In the US, he explains, applying an AI model trained using images of roofs from the western US is problematic if it's applied to homes on the East Coast because the western expansion of the country follows a grid-based system, while cities like Boston developed with less uniformity. Equally, a roof in South Africa looks different from one in Zambia. AI can easily mistake the roof of a stall at a commercial market in Accra, Ghana with the roof of an unregistered home or struggle to accurately predict the number of people in urban settlements or rural villages. “Without the on-the-ground survey that says there’s a slum or informal settlement here, it’s really difficult to know just from the structure of the roof patterns,” Yetman says. He adds that obtaining high-quality data for training models to detect buildings or home plots based on local conditions is the hardest part of the job.

Deep learning models that make population predictions from satellite imagery tend to overestimate the size of rural populations and underestimate the size of urban populations, likely due to an inability to recognize the height of buildings, according to a 2021 analysis by researchers from MIT, the University of Minnesota, and the University of Arkansas.

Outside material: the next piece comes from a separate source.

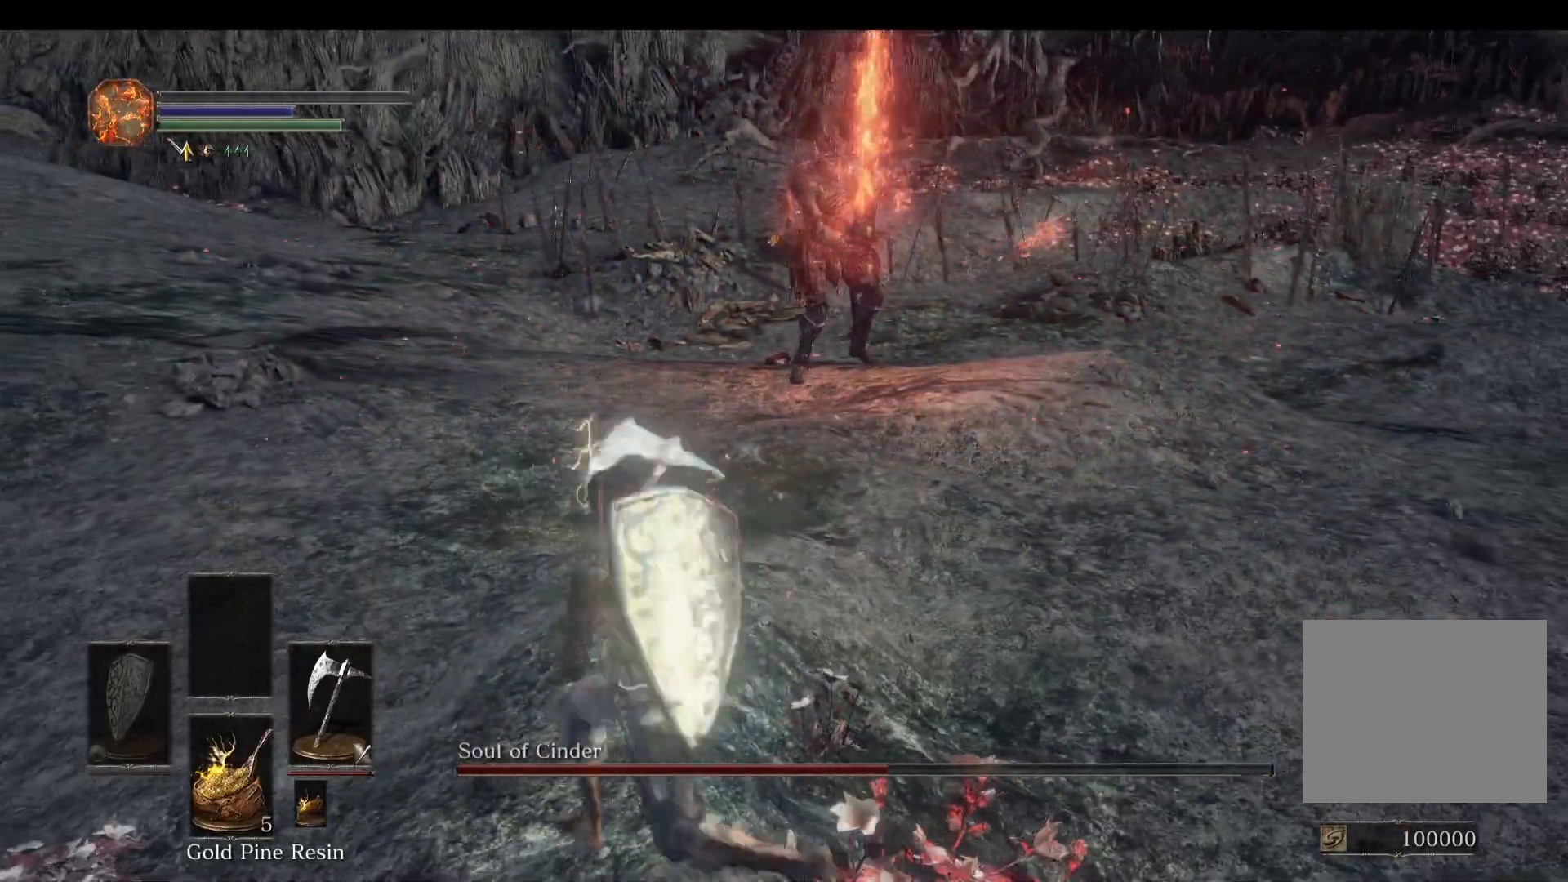
{"buttons": ["L1"], "left_stick": "right", "right_stick": "left", "events": [[67, "left_stick", "up-right"], [133, "right_stick", "left"], [167, "left_stick", "right"]]}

The issue of building detection is being tackled by a number of other companies and organizations. Radiant Earth Foundation works with geospatial and machine learning practitioners on sustainable development goals like the eradication of hunger and extreme poverty by 2030. The group is also developing building detection with machine learning in Dakar, Senegal. Hamed Alemohammad, chief data scientist at the foundation, explains that his company’s building detection models can sometimes mistake three different buildings for one home. “Those models have uncertainties and errors, nothing is perfect,” he says. “If I'm making a building detection model for every region in Nigeria, I need training data from that region because the model learns the features of that region. We lack geographic diversity these days,” he says. To supply benchmark data representative of different communities, the nonprofit recently launched the Radiant ML Hub.

While some initiatives aim to improve population counts, others are developing AI to generate the kind of data typically collected in door-to-door community surveys. A University of California, Berkeley project now underway is developing a generalizable AI capable of solving a diverse range of tasks, from identifying forest cover or the length of roads to predicting elevation or home prices.

To test the limits of that model, last summer researchers tried to recreate parts of the American Community Survey, which the US Census Bureau conducts every year. The model predicted population density and household income with an accuracy above 50 percent. That might not sound impressive, but the results took a single graduate student one week to produce, while the last US census cost $14 billion dollars and required the labor of hundreds of thousands of people. The researchers found some other limitations—the experiment couldn't, for example, predict the percentage of household income dedicated to rent. Census data can also be influenced by factors you can’t see from space, like local tax law or the quality of local schools, says UC Berkeley Global Policy Lab director Solomon Hsiang.

But the lofty dream of the generalizable model, Hsiang says, is to make it possible to address any environmental and socioeconomic problem on a global scale and empower any policymaker with a computer to use satellite imagery and machine learning to make informed decisions. “Ours is not as good, the quality is a lot lower,” he says of the AI model he worked on. “Can you ever get it to a point where you're really saving hundreds of millions of dollars by doing things a totally different way? The question is how far can you push it?”